» Task requirements
What you return should be the entries, unchanged, without their pictures.

### Source data

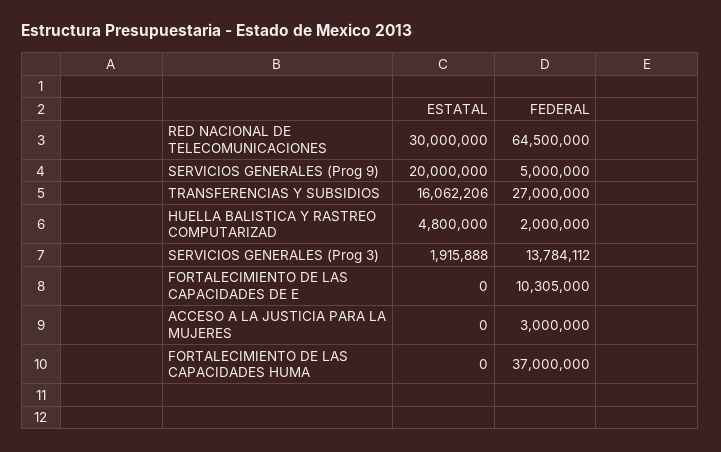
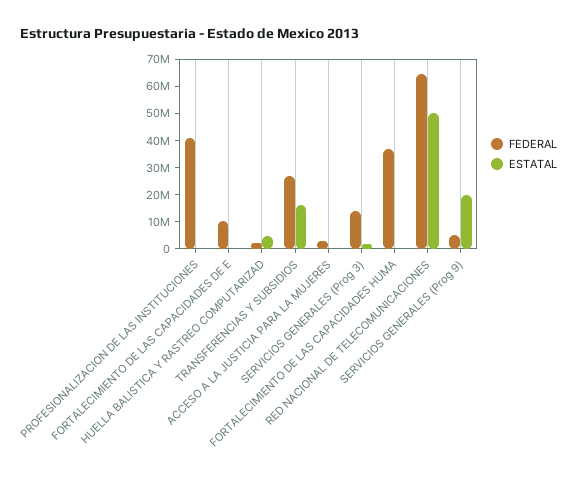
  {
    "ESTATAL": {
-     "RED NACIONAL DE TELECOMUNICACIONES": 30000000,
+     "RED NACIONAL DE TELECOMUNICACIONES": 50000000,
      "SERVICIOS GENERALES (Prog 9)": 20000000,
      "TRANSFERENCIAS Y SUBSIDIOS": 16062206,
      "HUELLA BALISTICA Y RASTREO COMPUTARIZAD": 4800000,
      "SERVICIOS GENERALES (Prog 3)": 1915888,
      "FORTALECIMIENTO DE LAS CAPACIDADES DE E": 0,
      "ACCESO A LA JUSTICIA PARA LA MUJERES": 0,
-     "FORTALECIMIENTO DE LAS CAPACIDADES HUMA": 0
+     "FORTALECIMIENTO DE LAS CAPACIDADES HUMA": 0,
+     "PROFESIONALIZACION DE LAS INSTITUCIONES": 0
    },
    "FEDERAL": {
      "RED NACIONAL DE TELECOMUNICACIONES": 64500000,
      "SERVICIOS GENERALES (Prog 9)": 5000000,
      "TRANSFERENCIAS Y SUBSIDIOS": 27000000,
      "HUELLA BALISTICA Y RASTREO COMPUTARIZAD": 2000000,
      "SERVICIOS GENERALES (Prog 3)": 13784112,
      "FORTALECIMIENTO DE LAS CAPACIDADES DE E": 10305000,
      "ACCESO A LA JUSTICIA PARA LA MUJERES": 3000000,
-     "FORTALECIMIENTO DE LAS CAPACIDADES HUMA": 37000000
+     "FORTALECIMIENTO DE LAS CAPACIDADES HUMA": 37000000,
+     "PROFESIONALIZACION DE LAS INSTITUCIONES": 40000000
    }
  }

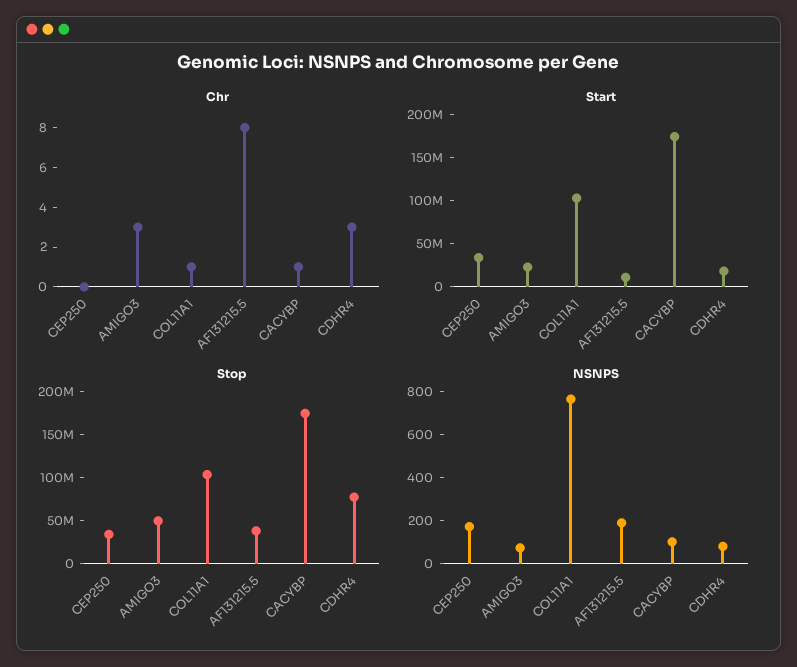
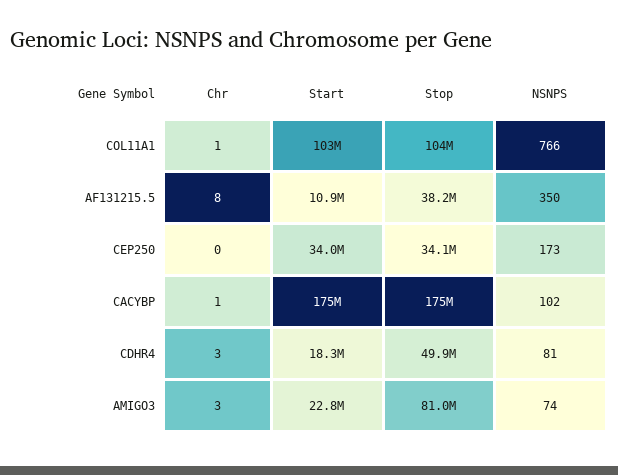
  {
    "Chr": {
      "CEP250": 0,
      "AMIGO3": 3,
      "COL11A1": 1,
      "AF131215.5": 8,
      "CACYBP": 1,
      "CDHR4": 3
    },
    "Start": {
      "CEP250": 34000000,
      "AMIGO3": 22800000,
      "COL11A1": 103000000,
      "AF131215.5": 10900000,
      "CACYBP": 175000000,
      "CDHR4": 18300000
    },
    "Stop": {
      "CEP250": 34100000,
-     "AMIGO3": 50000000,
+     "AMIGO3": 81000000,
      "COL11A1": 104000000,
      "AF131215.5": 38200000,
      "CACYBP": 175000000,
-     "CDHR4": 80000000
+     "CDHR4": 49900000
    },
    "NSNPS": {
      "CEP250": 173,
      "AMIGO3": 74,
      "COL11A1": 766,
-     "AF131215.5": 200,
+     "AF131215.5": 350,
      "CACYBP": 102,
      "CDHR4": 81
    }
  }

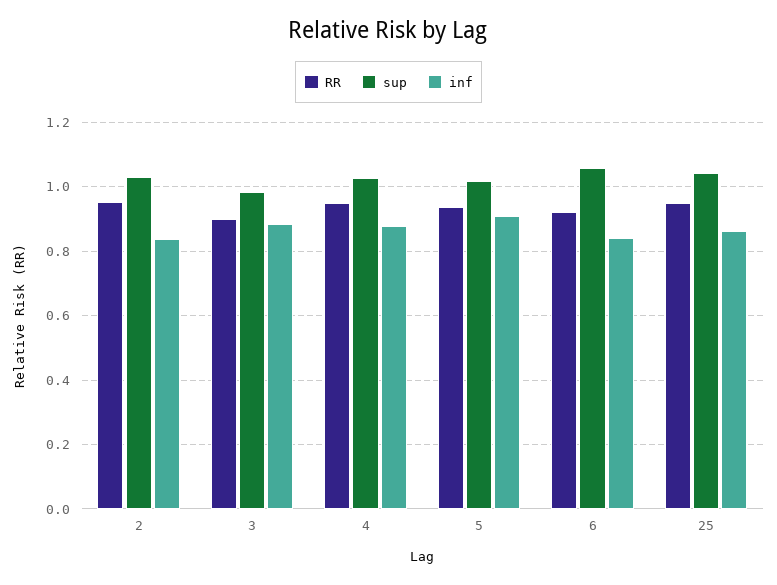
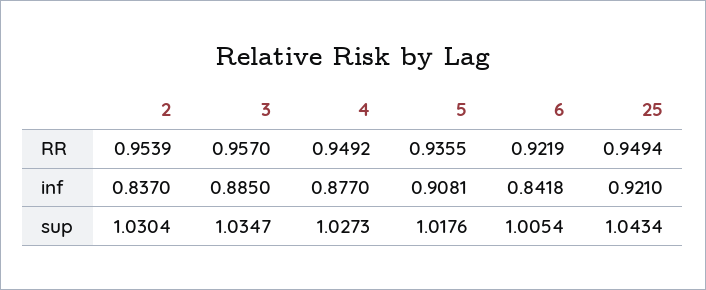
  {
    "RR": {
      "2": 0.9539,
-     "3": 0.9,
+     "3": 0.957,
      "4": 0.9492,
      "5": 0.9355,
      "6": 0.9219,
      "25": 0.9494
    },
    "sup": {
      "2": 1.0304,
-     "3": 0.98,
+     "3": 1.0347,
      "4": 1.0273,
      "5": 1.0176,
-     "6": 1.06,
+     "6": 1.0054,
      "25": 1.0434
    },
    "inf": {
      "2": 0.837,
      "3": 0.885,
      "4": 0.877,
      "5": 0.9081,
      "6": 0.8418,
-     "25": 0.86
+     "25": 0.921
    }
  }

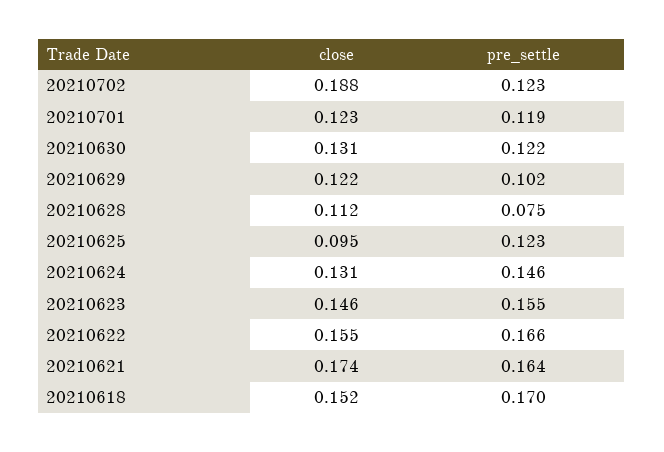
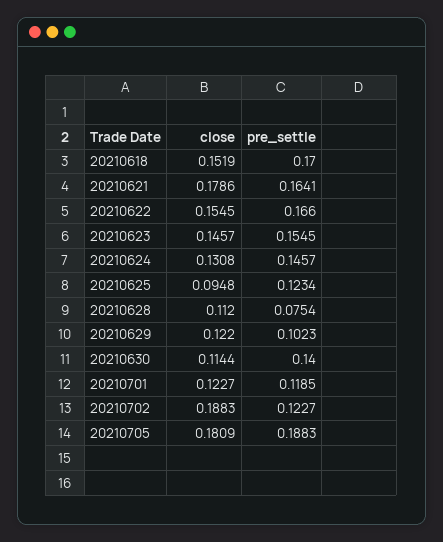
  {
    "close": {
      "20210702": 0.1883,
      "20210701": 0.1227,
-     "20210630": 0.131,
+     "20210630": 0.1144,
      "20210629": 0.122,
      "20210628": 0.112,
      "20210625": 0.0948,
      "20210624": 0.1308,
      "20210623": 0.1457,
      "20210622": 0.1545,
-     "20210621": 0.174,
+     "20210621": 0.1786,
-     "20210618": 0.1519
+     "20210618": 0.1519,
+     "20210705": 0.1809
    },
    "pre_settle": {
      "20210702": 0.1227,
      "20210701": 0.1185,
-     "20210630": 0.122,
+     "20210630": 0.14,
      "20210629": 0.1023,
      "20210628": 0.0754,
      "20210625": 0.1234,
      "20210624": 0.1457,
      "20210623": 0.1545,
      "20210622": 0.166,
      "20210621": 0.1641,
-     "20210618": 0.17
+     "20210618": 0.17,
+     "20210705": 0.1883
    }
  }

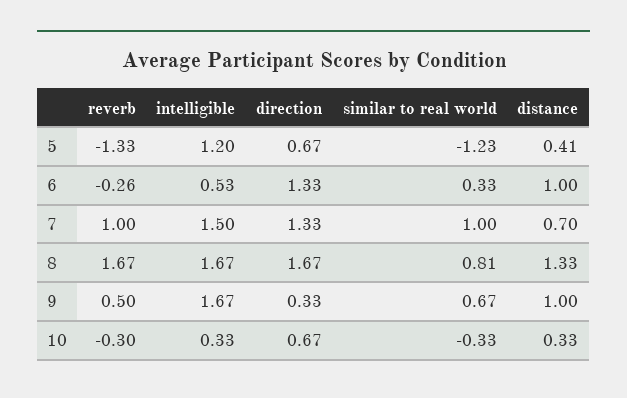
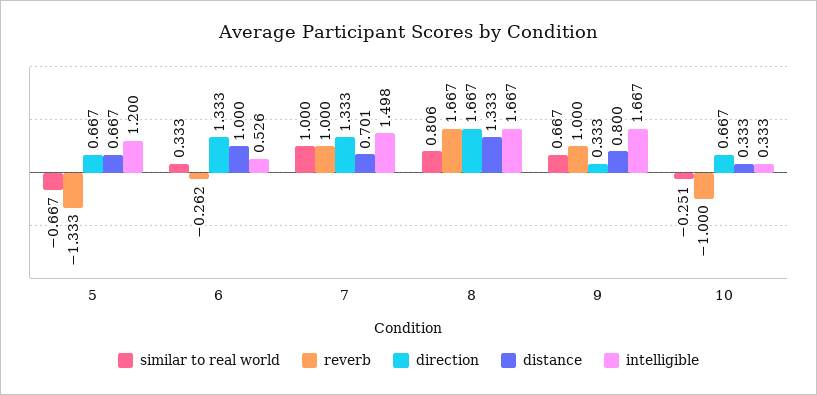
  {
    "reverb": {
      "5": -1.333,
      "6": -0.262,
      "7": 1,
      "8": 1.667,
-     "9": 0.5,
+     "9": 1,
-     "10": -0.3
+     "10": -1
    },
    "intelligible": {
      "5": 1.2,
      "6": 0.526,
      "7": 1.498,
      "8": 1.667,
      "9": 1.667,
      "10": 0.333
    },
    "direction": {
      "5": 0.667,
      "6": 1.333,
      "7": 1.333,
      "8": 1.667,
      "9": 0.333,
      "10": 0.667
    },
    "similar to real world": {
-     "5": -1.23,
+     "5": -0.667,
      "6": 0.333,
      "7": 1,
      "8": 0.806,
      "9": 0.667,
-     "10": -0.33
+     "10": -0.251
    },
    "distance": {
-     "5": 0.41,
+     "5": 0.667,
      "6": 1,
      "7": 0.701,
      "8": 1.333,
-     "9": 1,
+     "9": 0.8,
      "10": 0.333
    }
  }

######

» Finished task
  {
    "ESTATAL": {
-     "RED NACIONAL DE TELECOMUNICACIONES": 30000000,
+     "RED NACIONAL DE TELECOMUNICACIONES": 50000000,
      "SERVICIOS GENERALES (Prog 9)": 20000000,
      "TRANSFERENCIAS Y SUBSIDIOS": 16062206,
      "HUELLA BALISTICA Y RASTREO COMPUTARIZAD": 4800000,
      "SERVICIOS GENERALES (Prog 3)": 1915888,
      "FORTALECIMIENTO DE LAS CAPACIDADES DE E": 0,
      "ACCESO A LA JUSTICIA PARA LA MUJERES": 0,
-     "FORTALECIMIENTO DE LAS CAPACIDADES HUMA": 0
+     "FORTALECIMIENTO DE LAS CAPACIDADES HUMA": 0,
+     "PROFESIONALIZACION DE LAS INSTITUCIONES": 0
    },
    "FEDERAL": {
      "RED NACIONAL DE TELECOMUNICACIONES": 64500000,
      "SERVICIOS GENERALES (Prog 9)": 5000000,
      "TRANSFERENCIAS Y SUBSIDIOS": 27000000,
      "HUELLA BALISTICA Y RASTREO COMPUTARIZAD": 2000000,
      "SERVICIOS GENERALES (Prog 3)": 13784112,
      "FORTALECIMIENTO DE LAS CAPACIDADES DE E": 10305000,
      "ACCESO A LA JUSTICIA PARA LA MUJERES": 3000000,
-     "FORTALECIMIENTO DE LAS CAPACIDADES HUMA": 37000000
+     "FORTALECIMIENTO DE LAS CAPACIDADES HUMA": 37000000,
+     "PROFESIONALIZACION DE LAS INSTITUCIONES": 40000000
    }
  }

  {
    "Chr": {
      "CEP250": 0,
      "AMIGO3": 3,
      "COL11A1": 1,
      "AF131215.5": 8,
      "CACYBP": 1,
      "CDHR4": 3
    },
    "Start": {
      "CEP250": 34000000,
      "AMIGO3": 22800000,
      "COL11A1": 103000000,
      "AF131215.5": 10900000,
      "CACYBP": 175000000,
      "CDHR4": 18300000
    },
    "Stop": {
      "CEP250": 34100000,
-     "AMIGO3": 50000000,
+     "AMIGO3": 81000000,
      "COL11A1": 104000000,
      "AF131215.5": 38200000,
      "CACYBP": 175000000,
-     "CDHR4": 80000000
+     "CDHR4": 49900000
    },
    "NSNPS": {
      "CEP250": 173,
      "AMIGO3": 74,
      "COL11A1": 766,
-     "AF131215.5": 200,
+     "AF131215.5": 350,
      "CACYBP": 102,
      "CDHR4": 81
    }
  }

  {
    "RR": {
      "2": 0.9539,
-     "3": 0.9,
+     "3": 0.957,
      "4": 0.9492,
      "5": 0.9355,
      "6": 0.9219,
      "25": 0.9494
    },
    "sup": {
      "2": 1.0304,
-     "3": 0.98,
+     "3": 1.0347,
      "4": 1.0273,
      "5": 1.0176,
-     "6": 1.06,
+     "6": 1.0054,
      "25": 1.0434
    },
    "inf": {
      "2": 0.837,
      "3": 0.885,
      "4": 0.877,
      "5": 0.9081,
      "6": 0.8418,
-     "25": 0.86
+     "25": 0.921
    }
  }

  {
    "close": {
      "20210702": 0.1883,
      "20210701": 0.1227,
-     "20210630": 0.131,
+     "20210630": 0.1144,
      "20210629": 0.122,
      "20210628": 0.112,
      "20210625": 0.0948,
      "20210624": 0.1308,
      "20210623": 0.1457,
      "20210622": 0.1545,
-     "20210621": 0.174,
+     "20210621": 0.1786,
-     "20210618": 0.1519
+     "20210618": 0.1519,
+     "20210705": 0.1809
    },
    "pre_settle": {
      "20210702": 0.1227,
      "20210701": 0.1185,
-     "20210630": 0.122,
+     "20210630": 0.14,
      "20210629": 0.1023,
      "20210628": 0.0754,
      "20210625": 0.1234,
      "20210624": 0.1457,
      "20210623": 0.1545,
      "20210622": 0.166,
      "20210621": 0.1641,
-     "20210618": 0.17
+     "20210618": 0.17,
+     "20210705": 0.1883
    }
  }

  {
    "reverb": {
      "5": -1.333,
      "6": -0.262,
      "7": 1,
      "8": 1.667,
-     "9": 0.5,
+     "9": 1,
-     "10": -0.3
+     "10": -1
    },
    "intelligible": {
      "5": 1.2,
      "6": 0.526,
      "7": 1.498,
      "8": 1.667,
      "9": 1.667,
      "10": 0.333
    },
    "direction": {
      "5": 0.667,
      "6": 1.333,
      "7": 1.333,
      "8": 1.667,
      "9": 0.333,
      "10": 0.667
    },
    "similar to real world": {
-     "5": -1.23,
+     "5": -0.667,
      "6": 0.333,
      "7": 1,
      "8": 0.806,
      "9": 0.667,
-     "10": -0.33
+     "10": -0.251
    },
    "distance": {
-     "5": 0.41,
+     "5": 0.667,
      "6": 1,
      "7": 0.701,
      "8": 1.333,
-     "9": 1,
+     "9": 0.8,
      "10": 0.333
    }
  }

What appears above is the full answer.